◆ Short exercise
Rewrite the lines from the one containing "class: Aves" through the end of the records, inclusive, replacing "common name" with "vernacular name" and changing nothing else. Leave the pictures out of your answer.

-- START Extracted information --

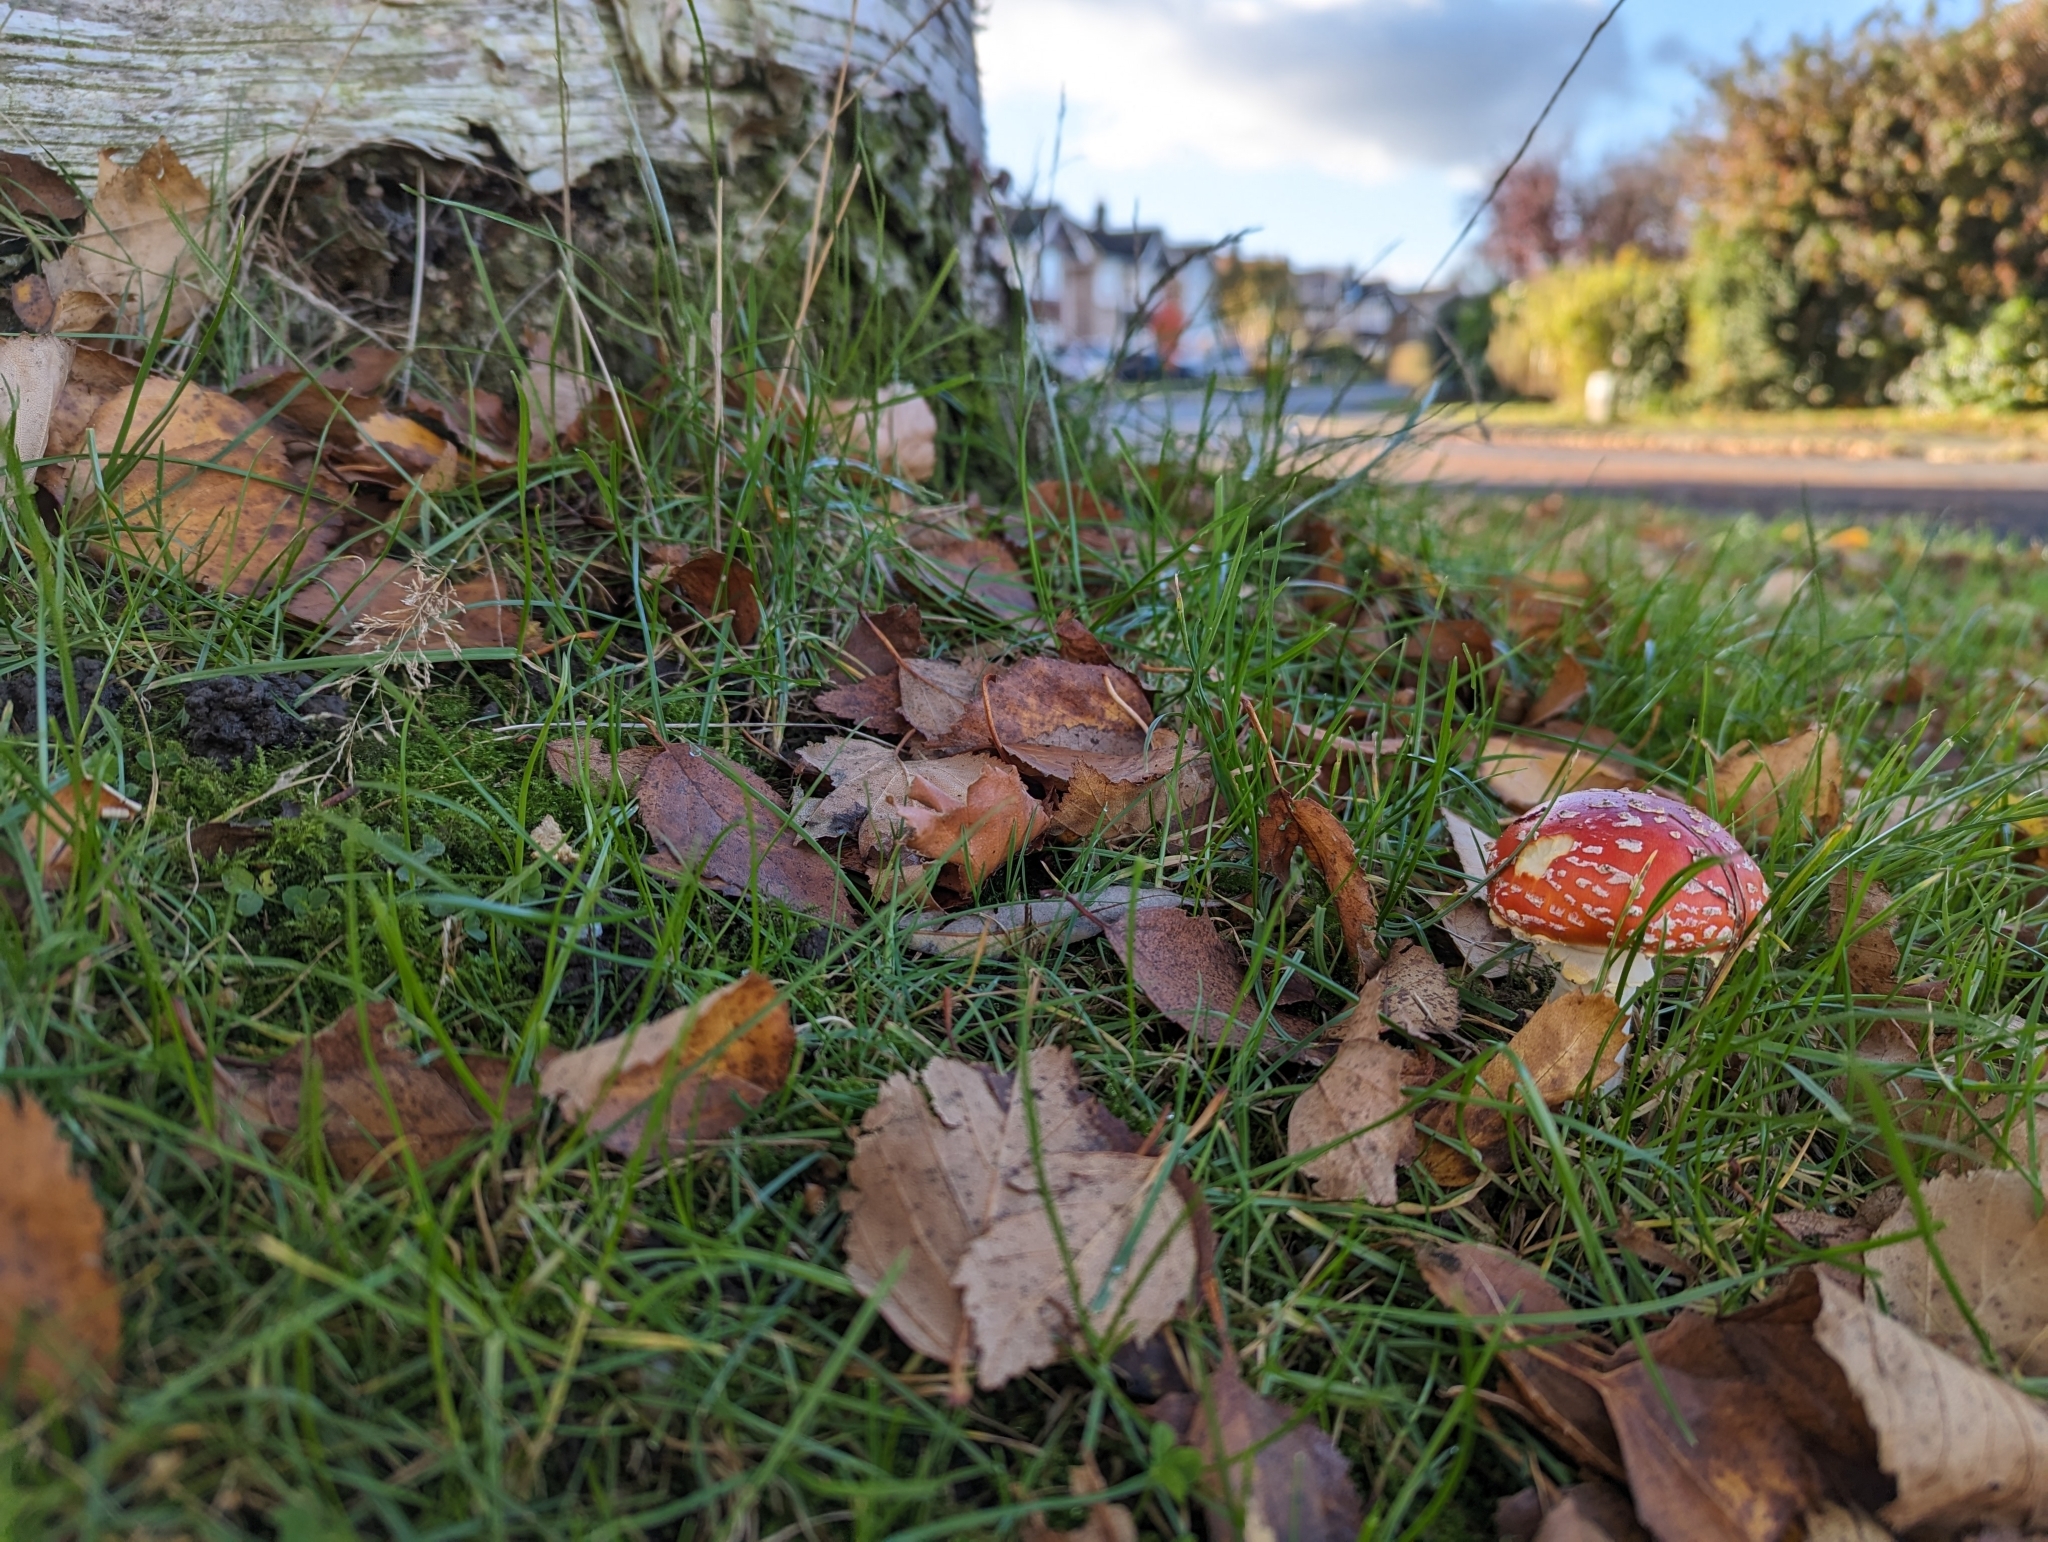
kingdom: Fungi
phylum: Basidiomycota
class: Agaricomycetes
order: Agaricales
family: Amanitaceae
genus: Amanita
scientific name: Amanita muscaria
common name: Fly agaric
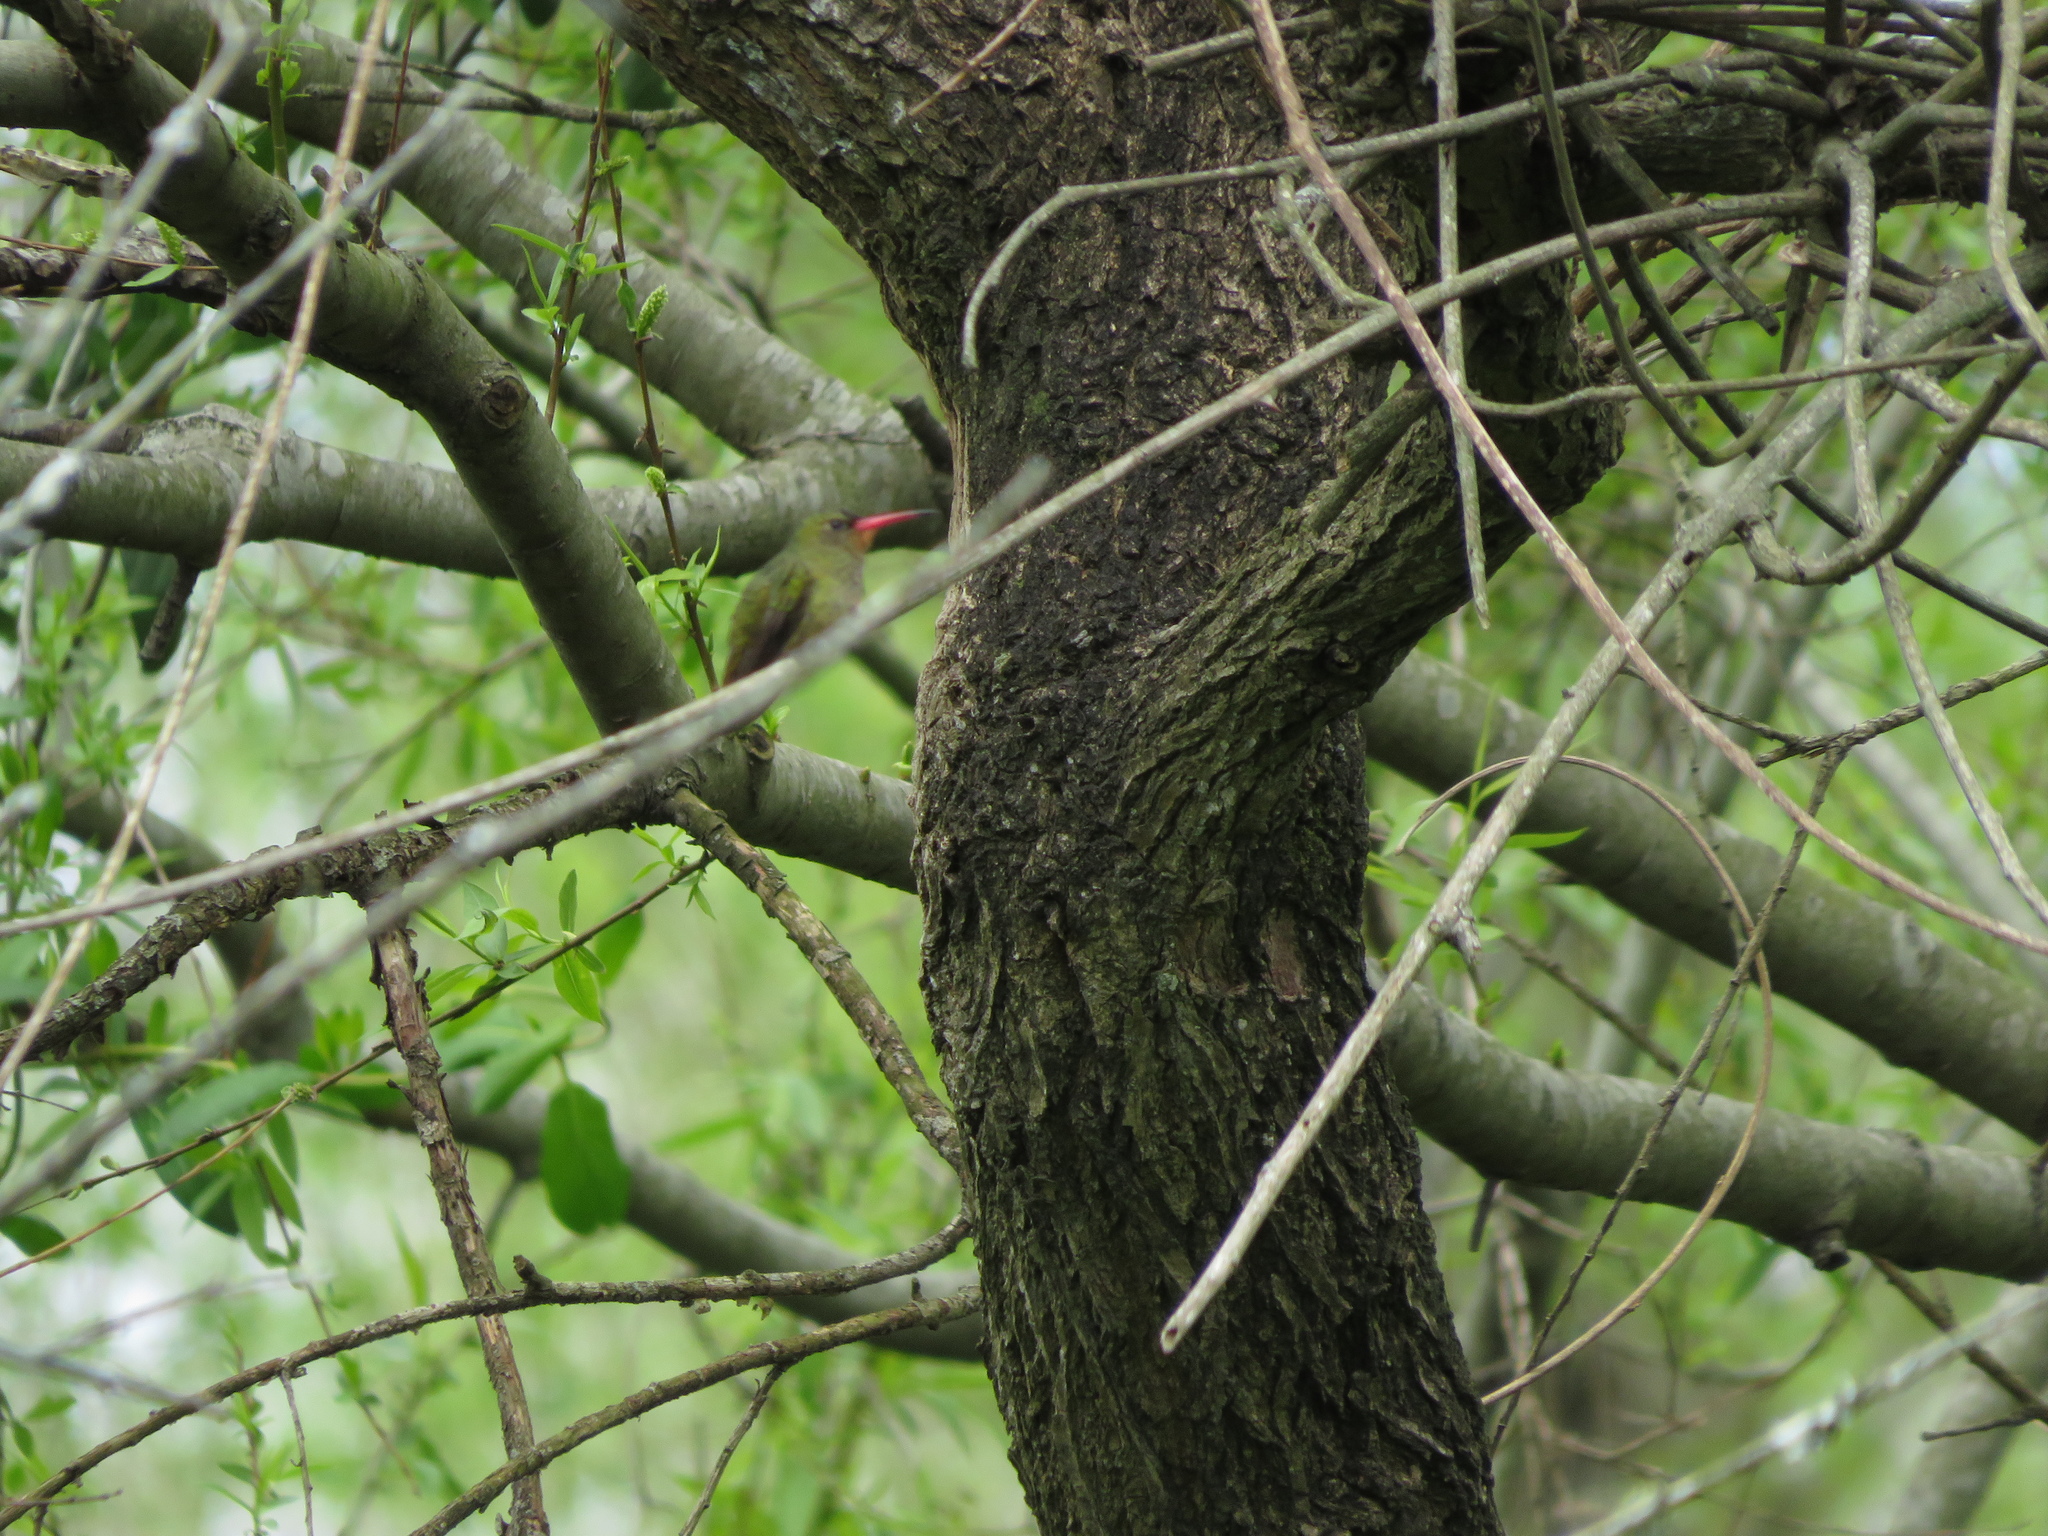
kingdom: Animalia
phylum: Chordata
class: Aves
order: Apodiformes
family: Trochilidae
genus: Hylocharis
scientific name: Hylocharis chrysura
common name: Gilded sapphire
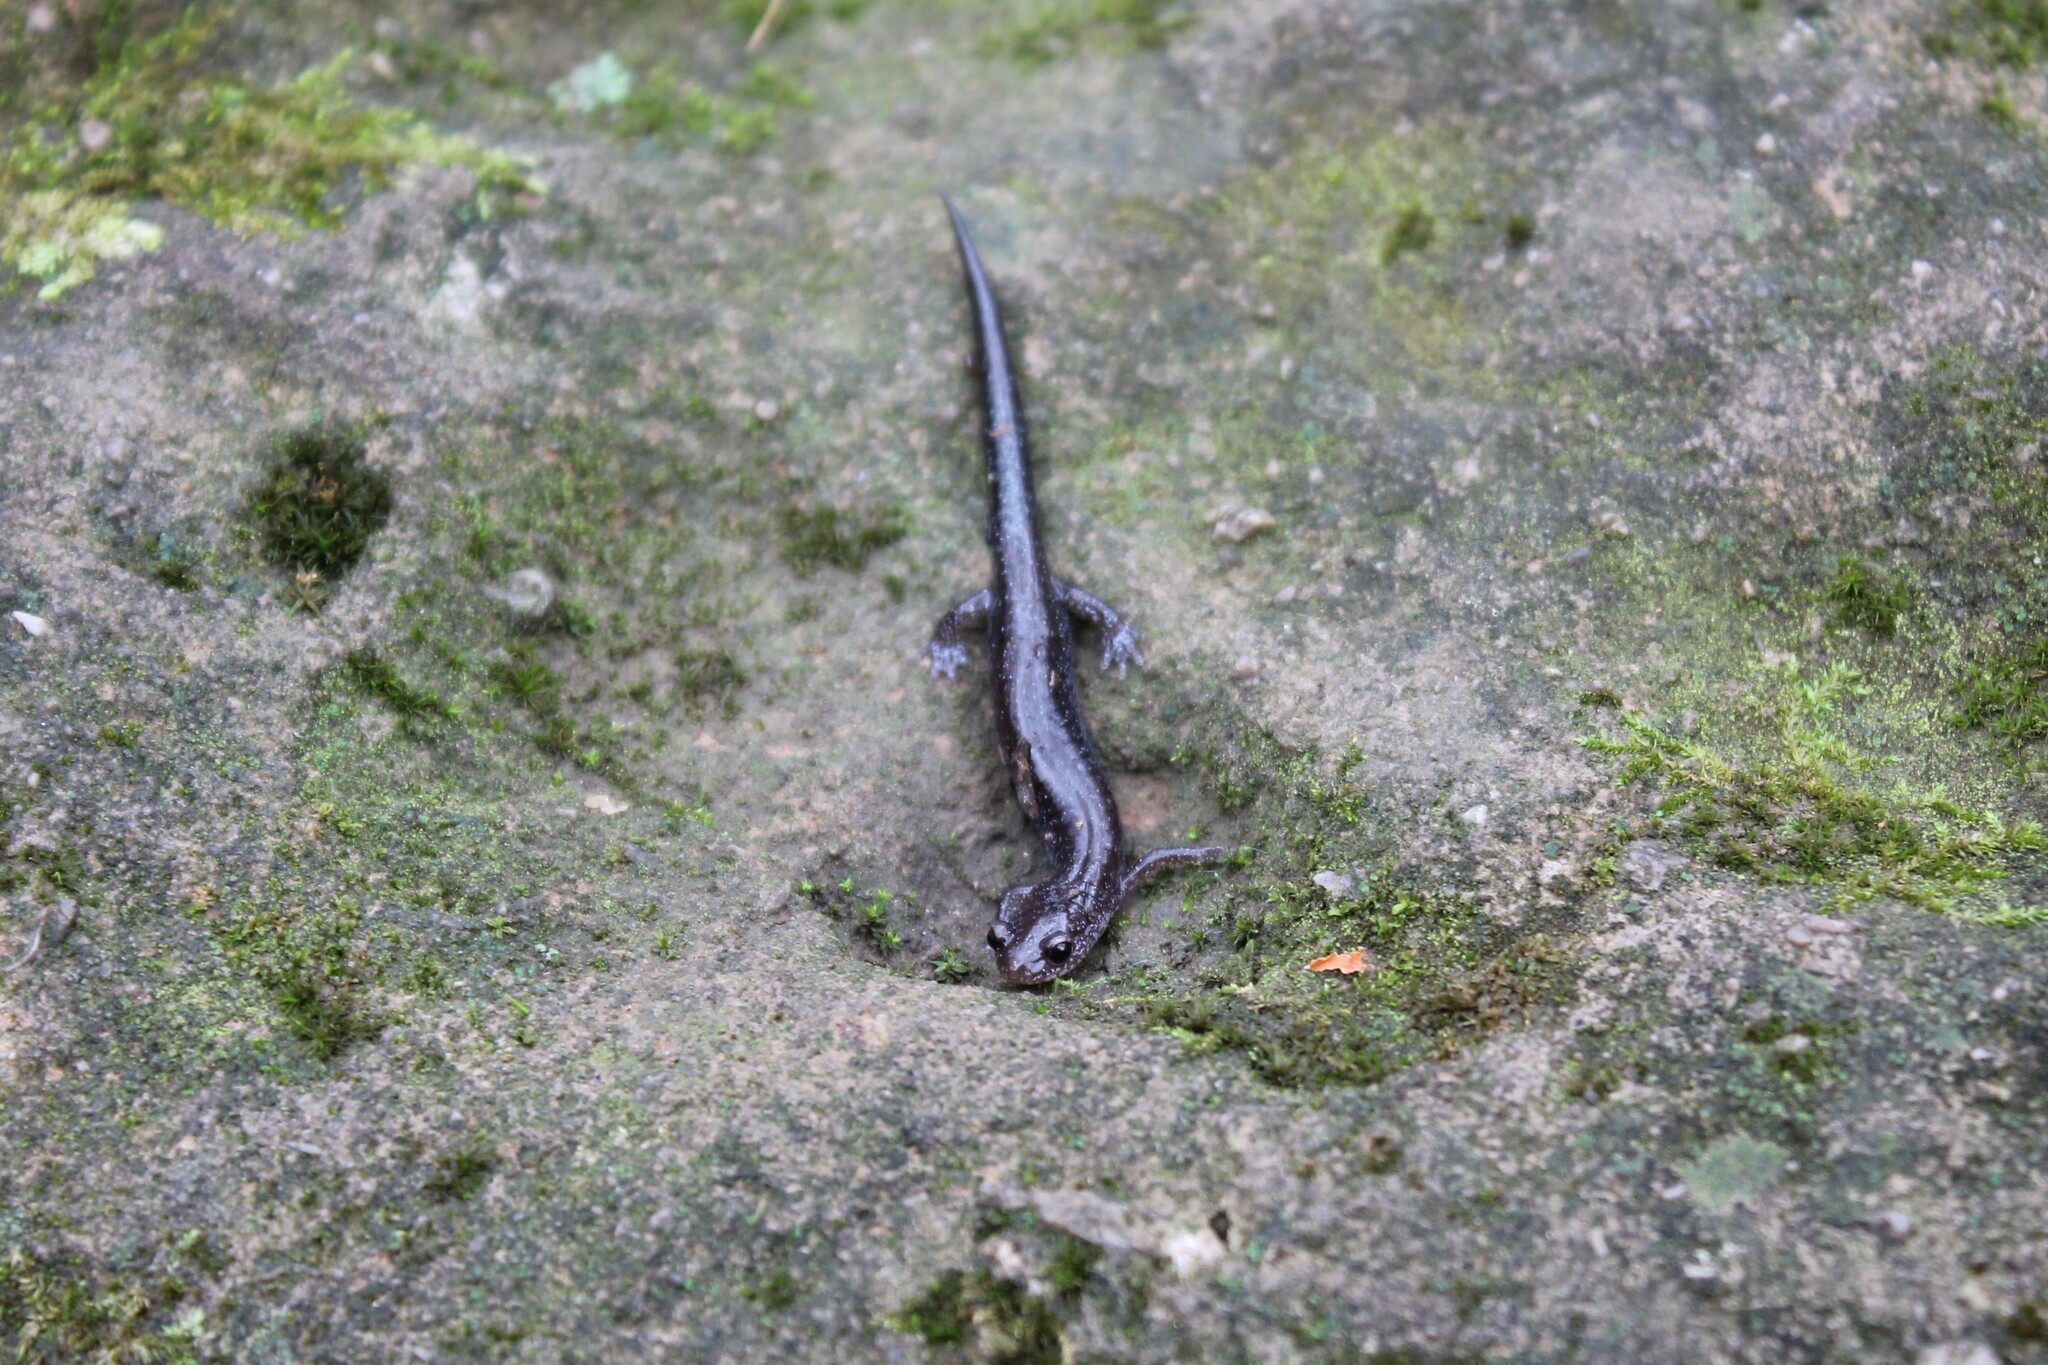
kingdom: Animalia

-- END Extracted information --

◆ Solved problem
class: Aves
order: Apodiformes
family: Trochilidae
genus: Hylocharis
scientific name: Hylocharis chrysura
vernacular name: Gilded sapphire
kingdom: Animalia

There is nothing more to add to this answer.